• **The data**
-*-*-
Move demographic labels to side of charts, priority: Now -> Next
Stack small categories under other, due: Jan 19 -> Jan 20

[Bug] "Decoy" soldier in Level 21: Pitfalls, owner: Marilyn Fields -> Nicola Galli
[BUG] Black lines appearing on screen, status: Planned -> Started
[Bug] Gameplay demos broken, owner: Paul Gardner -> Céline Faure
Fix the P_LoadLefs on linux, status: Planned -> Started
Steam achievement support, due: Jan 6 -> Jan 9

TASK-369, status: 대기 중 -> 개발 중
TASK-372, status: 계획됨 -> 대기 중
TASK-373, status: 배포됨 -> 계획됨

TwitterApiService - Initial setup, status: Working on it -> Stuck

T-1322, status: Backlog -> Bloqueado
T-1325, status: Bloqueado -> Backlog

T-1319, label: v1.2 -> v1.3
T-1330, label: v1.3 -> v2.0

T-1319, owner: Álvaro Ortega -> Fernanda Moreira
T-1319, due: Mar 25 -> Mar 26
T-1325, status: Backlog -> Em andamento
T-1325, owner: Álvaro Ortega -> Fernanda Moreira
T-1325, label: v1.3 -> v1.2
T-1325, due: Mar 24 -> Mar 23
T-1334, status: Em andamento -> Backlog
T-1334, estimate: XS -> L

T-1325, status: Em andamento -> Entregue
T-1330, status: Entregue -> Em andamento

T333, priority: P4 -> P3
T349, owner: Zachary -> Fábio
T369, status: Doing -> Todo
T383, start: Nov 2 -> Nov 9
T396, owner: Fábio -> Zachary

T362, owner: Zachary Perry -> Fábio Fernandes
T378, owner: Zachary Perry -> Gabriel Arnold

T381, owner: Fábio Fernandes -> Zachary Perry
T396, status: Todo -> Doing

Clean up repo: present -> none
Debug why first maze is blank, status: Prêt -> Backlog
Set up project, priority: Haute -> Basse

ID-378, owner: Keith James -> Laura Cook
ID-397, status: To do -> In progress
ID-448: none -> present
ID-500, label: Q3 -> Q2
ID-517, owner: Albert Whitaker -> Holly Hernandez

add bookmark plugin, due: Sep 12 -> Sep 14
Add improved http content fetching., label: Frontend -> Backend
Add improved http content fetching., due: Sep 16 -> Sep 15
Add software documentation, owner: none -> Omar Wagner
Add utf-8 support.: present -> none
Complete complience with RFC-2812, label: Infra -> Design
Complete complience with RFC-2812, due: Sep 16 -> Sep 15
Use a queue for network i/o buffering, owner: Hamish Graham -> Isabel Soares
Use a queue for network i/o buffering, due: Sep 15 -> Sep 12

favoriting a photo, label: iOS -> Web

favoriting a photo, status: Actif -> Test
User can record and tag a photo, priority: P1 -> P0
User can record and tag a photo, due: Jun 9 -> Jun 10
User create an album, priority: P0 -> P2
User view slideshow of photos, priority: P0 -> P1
-*-*-
• **Problem details**
Copy the entries above exactly, but only from the line holding "Add utf-8 support.: present -> none" through the line holding "Use a queue for network i/o buffering, owner: Hamish", both included.

• **Exercise response**
Add utf-8 support.: present -> none
Complete complience with RFC-2812, label: Infra -> Design
Complete complience with RFC-2812, due: Sep 16 -> Sep 15
Use a queue for network i/o buffering, owner: Hamish Graham -> Isabel Soares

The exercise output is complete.